__SELECTED EXCERPT__.
Grafana, Alloy, Loki, and Tempo for Shopify Oxygen Log & Trace Ingestion
Self-Hosted Oxygen Log and Trace Ingestion with Grafana, Alloy, Loki, and Tempo
When setting up my homelab, one of the key components I wanted was a robust logging and tracing solution for my applications. I've implemented a self-hosted stack utilizing Grafana, Grafana Alloy, Loki, and Tempo. This setup provides a comprehensive way to collect, store, and visualize logs and traces. I don't have any external services to monitor but Hydrogen apps hosted on Oxygen offer log drains and trace exports to custom endpoints, so this was a great oppourtunity to try it out!
Currently, the volume of logs and traces from my Oxygen applications is low (none outside of testing really 😂). While this configuration works flawlessly for me, I haven't pushed it to understand its full scalability. However, if you're looking for a solid foundation to set up your own self-hosted log and trace ingestion, this example should provide an excellent starting point.

Recorded data:

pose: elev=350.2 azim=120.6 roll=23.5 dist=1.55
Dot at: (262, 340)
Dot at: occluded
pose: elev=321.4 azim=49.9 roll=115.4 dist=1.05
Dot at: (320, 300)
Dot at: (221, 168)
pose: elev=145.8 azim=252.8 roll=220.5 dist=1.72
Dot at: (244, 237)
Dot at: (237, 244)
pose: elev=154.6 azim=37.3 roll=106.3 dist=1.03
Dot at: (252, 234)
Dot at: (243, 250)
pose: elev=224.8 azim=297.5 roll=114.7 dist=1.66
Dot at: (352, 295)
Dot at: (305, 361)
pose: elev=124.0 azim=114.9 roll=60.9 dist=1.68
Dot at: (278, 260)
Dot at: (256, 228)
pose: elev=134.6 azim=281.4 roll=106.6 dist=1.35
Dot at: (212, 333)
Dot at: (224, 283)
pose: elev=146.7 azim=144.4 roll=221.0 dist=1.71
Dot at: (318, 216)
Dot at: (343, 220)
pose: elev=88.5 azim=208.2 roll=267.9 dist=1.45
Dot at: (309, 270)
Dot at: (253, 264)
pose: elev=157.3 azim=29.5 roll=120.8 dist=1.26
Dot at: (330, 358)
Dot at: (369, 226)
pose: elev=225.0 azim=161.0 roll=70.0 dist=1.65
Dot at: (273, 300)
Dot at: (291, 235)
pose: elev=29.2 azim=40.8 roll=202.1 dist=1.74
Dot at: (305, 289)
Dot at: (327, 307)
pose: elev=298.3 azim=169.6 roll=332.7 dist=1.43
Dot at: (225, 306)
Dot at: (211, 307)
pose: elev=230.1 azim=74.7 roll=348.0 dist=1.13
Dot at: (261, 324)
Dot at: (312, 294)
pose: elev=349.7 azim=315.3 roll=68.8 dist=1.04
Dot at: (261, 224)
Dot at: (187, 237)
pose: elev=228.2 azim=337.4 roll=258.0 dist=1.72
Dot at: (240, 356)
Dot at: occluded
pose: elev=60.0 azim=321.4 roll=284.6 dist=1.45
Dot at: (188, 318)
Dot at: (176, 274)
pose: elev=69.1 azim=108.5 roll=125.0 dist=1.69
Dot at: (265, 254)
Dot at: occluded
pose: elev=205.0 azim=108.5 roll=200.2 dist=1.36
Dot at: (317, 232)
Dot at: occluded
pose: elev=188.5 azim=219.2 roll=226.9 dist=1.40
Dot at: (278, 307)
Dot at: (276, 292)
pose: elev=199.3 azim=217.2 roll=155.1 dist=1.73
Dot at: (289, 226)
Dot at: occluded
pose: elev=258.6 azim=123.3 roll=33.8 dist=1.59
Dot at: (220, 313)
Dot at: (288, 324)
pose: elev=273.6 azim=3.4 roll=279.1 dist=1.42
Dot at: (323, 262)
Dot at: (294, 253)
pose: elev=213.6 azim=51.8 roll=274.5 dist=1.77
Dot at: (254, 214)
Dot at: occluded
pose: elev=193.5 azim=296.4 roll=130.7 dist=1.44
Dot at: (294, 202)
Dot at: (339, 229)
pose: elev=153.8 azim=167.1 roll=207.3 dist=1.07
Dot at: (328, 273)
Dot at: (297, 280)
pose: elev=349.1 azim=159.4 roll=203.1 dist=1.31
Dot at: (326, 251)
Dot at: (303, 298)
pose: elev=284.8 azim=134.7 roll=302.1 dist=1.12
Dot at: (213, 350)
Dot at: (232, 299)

__EXERCISE REQUIREMENTS__.
**A)** List every tool named in the Oxygen logging article as part of the self-hosted stack.
**B)** Carry on the Oxygen logging article from the point where it stops.
The records were taken from a separate source.

__RESPONSES IN ORDER__.
**A)** Grafana, Grafana Alloy, Loki, Tempo

**B)**
My Architecture Overview
The core components of my setup are:
- Cloudflare: I use
cloudflared(Cloudflare Tunnels) running in a Docker stack alongside other services to securely handle incoming traffic for my domain and to avoid exposing all parts of my homelab to the public internet. - Caddy: I use Caddy as the reverse proxy for handling requests from the tunnel and internal to my homelab. In this case, the logs and traces from Oxygen are sent along to the next piece of the puzzle, Grafana Alloy.
- Grafana Alloy: This acts as the primary agent for collecting OTLP logs and traces from my Oxygen applications. It's configured to process these and then push logs to Loki and traces to Tempo.
- Loki: My chosen log aggregation system. It receives logs from Grafana Alloy and stores them, leveraging my self-hosted Minio (S3 compatible storage) instance for object storage.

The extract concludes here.